E’ nata dall’unione di due immagini: un bimbo che parla con un omone, i due divisi solo da una rete; e un chiosco che in realtà non è un chiosco, bensì una sorta di valvola fra il nostro e un altro mondo. E poi, anche, la fascinazione per le persone che scompaiono, molto più numerose di quanto crediamo.
- Il tuo romanzo è frutto della fantasia o c’è anche qualcosa di vero?
E’ frutto della fantasia con un elemento suppergiù reale: il rapporto padre/figlio.
- Quanto tempo hai impiegato per scriverlo?
Scrissi la prima stesura fra l’estate e l’autunno/inverno del 2013. Poi l’ho rivisto per alcuni mesi nel 2014 e per altri mesi nel 2016. L’editing finale con la casa editrice è durato un mese, un mese intenso.
- Hai una pagina Facebook in cui i lettori possono restare aggiornati sulle tue pubblicazioni?
No, ho solo un profilo facebook, dove però parlo quasi solo di letteratura. Ciò che faccio, ciò che leggo, ciò che organizzo.
- Quali sono secondo te gli ingredienti che servono in una storia?
Immaginazione, ritmo, tocco di realtà.
- Hai mai avuto il blocco dello scrittore?
Sì, fra il 2014 e il 2016. In quel periodo ho prodotto alcuni racconti, un romanzo breve (e fallito) e moltissimi brevi saggi sulle opere che andavo leggendo. E’ importante, anche nei momenti di difficoltà, tenere oliati i meccanismi e non perdere l’abitudine alla scrittura.
- In futuro ti piacerebbe scrivere un libro appartenente a un genere specifico?
Diciamo che l’ho già scritto: è Lettera d’amore allo yeti, che per me rappresenta uno sconfinamento deciso nel fantastico. Mi risulta difficile rimanere nell’ambito di un genere, perché tendo a mescolare le carte. E poi a mio avviso i generi, se uno prova a scrivere con una certa serietà, sono porosi, scivolano uno nell’altro.
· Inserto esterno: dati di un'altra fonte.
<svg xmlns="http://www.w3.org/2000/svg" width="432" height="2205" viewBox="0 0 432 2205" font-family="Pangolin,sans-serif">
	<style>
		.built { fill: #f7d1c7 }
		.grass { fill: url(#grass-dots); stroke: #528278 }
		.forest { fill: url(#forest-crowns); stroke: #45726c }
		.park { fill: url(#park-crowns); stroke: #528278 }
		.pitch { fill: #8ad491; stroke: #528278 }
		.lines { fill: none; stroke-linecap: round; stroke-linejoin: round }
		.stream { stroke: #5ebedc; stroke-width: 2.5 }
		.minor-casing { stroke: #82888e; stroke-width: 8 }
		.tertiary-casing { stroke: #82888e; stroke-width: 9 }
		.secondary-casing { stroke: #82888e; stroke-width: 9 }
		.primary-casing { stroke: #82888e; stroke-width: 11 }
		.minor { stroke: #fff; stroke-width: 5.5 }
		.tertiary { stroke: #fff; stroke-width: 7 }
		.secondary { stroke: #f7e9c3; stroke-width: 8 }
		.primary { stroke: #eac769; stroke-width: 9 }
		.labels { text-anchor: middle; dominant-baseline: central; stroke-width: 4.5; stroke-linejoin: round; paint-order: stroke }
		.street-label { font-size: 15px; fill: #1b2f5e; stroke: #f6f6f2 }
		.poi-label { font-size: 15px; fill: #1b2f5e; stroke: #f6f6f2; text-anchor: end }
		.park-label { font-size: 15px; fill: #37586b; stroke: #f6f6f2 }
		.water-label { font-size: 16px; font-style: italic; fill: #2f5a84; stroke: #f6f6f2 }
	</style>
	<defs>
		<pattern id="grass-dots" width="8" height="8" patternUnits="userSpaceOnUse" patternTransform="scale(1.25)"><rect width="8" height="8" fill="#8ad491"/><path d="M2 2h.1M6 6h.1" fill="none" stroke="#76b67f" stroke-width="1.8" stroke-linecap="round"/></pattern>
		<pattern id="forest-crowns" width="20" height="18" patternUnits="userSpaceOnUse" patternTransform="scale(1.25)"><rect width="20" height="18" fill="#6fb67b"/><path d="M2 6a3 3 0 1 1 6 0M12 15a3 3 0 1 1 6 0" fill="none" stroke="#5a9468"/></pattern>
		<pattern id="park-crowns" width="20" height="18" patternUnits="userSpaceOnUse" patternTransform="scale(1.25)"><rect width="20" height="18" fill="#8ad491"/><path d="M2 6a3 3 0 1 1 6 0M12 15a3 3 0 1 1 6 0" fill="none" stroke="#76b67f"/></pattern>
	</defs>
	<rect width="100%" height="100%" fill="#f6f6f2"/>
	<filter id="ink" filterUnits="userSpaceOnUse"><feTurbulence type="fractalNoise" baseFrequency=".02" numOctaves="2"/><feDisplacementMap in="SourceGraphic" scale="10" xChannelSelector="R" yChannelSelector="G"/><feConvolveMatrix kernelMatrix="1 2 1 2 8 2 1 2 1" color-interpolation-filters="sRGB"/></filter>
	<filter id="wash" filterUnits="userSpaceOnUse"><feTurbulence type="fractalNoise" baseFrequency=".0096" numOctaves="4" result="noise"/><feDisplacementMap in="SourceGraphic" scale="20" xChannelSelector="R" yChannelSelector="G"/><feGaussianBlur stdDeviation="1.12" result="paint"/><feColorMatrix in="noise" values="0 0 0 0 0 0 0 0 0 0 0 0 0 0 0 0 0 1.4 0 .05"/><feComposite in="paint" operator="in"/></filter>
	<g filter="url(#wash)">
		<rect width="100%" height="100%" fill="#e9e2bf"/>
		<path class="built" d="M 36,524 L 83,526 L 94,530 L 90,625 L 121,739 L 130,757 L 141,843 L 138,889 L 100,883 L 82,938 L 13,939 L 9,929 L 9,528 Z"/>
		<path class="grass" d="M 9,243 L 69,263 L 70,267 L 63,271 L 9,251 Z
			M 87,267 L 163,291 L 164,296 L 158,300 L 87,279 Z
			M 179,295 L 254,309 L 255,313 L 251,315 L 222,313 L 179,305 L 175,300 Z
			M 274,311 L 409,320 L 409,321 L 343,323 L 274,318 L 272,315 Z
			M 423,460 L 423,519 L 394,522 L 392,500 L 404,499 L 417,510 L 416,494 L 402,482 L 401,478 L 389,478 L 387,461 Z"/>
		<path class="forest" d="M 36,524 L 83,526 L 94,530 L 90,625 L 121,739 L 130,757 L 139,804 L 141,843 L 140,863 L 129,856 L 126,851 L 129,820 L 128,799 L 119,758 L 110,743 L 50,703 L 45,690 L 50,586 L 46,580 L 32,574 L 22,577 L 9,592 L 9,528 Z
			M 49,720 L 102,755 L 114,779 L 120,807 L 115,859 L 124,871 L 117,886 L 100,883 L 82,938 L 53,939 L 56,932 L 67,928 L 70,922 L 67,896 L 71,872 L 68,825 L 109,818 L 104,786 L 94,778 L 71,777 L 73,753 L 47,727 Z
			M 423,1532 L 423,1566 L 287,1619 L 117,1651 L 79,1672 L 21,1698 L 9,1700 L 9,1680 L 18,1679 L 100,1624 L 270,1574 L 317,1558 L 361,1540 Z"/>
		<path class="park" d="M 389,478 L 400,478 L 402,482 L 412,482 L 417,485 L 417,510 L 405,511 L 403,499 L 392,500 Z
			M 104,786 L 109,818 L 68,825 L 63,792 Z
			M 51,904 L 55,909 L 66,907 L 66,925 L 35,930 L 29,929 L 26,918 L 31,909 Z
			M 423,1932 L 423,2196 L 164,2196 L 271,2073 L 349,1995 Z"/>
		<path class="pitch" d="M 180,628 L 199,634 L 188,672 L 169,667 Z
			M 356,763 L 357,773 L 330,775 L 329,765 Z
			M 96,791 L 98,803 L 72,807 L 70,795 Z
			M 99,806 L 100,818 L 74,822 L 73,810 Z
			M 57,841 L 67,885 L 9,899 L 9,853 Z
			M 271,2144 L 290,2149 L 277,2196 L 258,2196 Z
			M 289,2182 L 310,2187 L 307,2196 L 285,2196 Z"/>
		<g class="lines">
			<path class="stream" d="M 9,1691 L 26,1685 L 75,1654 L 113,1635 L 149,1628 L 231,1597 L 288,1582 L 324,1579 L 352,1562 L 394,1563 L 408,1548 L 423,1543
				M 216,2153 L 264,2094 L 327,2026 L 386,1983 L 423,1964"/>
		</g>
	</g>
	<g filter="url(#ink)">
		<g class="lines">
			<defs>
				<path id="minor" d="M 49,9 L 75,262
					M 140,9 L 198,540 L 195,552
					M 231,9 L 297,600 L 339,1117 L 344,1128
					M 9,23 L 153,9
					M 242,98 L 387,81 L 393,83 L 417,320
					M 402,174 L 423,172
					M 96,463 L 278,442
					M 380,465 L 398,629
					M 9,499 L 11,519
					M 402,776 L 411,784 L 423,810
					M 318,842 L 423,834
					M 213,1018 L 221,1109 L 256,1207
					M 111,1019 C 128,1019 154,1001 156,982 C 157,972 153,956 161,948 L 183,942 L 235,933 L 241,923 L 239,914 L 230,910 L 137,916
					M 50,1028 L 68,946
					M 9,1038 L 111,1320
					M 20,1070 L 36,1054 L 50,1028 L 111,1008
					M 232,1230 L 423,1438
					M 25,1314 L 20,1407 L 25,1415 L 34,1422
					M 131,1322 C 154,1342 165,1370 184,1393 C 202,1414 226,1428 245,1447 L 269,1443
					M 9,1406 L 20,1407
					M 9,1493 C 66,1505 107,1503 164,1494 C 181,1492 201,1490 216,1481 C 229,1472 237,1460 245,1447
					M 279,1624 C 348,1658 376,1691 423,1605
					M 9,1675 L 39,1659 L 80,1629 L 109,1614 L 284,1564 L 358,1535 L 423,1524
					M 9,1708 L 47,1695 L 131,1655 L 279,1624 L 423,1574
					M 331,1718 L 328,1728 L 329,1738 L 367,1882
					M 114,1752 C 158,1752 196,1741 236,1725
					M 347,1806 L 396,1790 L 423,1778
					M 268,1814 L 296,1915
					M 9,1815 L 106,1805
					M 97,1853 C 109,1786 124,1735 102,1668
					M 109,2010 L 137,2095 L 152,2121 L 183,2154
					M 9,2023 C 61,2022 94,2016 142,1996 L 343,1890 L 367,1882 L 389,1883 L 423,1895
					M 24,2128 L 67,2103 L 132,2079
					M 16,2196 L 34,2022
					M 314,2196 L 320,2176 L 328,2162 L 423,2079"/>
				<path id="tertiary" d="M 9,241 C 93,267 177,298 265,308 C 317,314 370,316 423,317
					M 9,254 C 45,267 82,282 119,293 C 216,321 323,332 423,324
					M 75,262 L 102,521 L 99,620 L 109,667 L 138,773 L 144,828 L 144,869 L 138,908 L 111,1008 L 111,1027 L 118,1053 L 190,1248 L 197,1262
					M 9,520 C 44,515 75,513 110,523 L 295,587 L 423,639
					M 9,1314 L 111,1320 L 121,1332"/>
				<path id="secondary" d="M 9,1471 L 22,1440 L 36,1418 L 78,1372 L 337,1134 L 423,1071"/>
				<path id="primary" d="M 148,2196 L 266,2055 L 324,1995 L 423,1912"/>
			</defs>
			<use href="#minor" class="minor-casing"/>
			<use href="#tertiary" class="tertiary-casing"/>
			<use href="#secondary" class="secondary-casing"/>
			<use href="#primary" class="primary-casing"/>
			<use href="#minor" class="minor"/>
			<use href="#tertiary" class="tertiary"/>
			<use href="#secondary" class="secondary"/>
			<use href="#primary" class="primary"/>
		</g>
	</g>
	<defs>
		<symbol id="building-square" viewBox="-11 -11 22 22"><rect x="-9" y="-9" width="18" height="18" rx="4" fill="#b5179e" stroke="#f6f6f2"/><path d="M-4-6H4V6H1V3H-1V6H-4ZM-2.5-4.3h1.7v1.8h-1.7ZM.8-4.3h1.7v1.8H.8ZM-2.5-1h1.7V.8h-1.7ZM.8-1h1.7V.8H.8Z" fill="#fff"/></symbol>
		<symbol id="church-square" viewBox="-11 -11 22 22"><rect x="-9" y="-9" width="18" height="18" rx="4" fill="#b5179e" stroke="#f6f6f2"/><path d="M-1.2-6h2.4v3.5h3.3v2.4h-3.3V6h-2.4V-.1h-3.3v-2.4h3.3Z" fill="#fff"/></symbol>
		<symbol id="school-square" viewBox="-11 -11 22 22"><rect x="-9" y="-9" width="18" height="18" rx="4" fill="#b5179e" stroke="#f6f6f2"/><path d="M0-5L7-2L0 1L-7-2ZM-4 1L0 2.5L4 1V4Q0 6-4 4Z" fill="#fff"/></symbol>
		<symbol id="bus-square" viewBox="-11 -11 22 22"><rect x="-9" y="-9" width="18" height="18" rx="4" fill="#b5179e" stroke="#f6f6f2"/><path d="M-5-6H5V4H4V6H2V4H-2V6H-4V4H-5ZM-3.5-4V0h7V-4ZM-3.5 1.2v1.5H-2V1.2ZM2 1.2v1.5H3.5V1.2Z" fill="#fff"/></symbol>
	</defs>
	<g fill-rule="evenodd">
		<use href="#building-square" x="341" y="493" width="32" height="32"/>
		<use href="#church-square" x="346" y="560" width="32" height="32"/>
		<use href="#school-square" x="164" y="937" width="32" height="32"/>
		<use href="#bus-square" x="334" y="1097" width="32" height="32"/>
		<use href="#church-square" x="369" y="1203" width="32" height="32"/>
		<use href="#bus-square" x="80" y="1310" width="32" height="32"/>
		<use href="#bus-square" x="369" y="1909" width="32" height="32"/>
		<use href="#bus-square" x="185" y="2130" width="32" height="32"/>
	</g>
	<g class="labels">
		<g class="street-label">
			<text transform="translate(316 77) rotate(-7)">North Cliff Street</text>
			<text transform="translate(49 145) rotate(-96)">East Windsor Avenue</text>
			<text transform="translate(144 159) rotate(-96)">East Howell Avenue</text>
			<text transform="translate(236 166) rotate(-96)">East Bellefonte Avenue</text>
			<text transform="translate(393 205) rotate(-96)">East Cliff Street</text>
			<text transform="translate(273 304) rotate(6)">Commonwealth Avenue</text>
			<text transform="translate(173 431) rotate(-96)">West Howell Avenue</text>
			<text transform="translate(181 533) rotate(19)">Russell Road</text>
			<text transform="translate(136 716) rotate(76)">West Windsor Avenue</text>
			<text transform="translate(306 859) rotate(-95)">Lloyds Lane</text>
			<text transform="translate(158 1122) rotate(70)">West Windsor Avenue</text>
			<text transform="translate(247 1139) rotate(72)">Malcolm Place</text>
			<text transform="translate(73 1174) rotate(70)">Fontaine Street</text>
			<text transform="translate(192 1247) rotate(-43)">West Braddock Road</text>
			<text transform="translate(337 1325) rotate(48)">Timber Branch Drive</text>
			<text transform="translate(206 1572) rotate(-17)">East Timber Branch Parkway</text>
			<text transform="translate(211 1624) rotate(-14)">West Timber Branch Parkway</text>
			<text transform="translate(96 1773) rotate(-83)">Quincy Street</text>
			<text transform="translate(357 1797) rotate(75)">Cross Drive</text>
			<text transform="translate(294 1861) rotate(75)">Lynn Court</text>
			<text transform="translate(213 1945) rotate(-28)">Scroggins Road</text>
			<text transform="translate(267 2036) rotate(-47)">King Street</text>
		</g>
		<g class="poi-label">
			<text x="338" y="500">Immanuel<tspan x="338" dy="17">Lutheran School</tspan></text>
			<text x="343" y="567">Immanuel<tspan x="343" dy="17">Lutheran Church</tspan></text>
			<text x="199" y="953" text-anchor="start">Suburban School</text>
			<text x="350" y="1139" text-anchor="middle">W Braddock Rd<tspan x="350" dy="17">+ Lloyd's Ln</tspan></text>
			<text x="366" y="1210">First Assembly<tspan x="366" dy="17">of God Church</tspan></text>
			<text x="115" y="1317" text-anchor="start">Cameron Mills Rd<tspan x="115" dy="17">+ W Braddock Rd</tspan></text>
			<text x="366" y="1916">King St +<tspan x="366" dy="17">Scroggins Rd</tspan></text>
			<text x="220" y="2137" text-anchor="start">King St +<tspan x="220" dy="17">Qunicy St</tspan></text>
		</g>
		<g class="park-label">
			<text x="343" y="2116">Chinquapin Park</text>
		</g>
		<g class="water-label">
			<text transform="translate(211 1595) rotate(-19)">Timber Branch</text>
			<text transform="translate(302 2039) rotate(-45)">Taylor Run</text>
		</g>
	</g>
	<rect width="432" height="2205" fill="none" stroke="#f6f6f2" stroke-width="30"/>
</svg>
- Adesso come tradizione, vorremmo sapere la tua citazione preferita e una ricetta.
La mia citazione preferita si trova nell’esergo di IT: il romanzesco è la verità dentro la bugia. Riassume con mirabile sintesi cosa significa scrivere opere di narrativa. Quanto alla ricetta, be’, mi trovi abbastanza impreparato. Diciamo spaghetti con aglio, olio, peperoncino e pan grattato, ripassati in padella. Può andare?